About this task
Please return the listing below exactly, without any of its pictures.

■ ■ ■ ■ ■ ■ ■

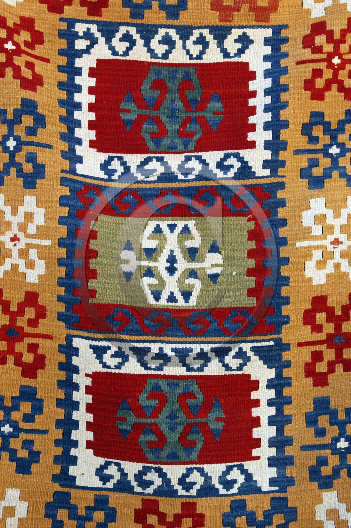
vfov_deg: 41.1
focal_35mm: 48
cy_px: 264
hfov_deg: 28.0
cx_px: 176
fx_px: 703
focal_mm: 32
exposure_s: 1/160
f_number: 6.3
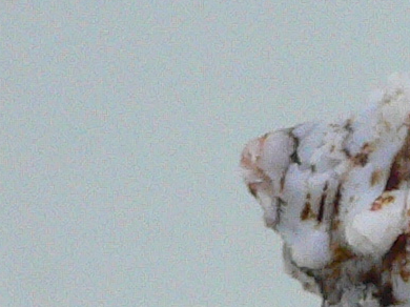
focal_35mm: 181
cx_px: 793
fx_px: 2142
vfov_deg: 8.1
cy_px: 402
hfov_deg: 10.2
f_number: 2.8
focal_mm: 4.6
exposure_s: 1/50
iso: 200
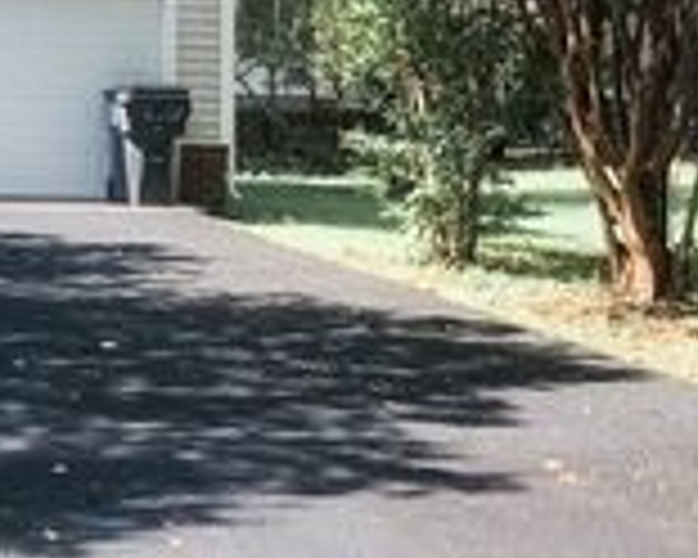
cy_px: 34
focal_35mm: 88
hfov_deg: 20.8
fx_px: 1818
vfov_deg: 17.2
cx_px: -50
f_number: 1.8
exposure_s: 1/640
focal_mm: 3.99
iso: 20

■ ■ ■ ■ ■ ■ ■

Solution to this exercise
vfov_deg: 41.1
focal_35mm: 48
cy_px: 264
hfov_deg: 28.0
cx_px: 176
fx_px: 703
focal_mm: 32
exposure_s: 1/160
f_number: 6.3
focal_35mm: 181
cx_px: 793
fx_px: 2142
vfov_deg: 8.1
cy_px: 402
hfov_deg: 10.2
f_number: 2.8
focal_mm: 4.6
exposure_s: 1/50
iso: 200
cy_px: 34
focal_35mm: 88
hfov_deg: 20.8
fx_px: 1818
vfov_deg: 17.2
cx_px: -50
f_number: 1.8
exposure_s: 1/640
focal_mm: 3.99
iso: 20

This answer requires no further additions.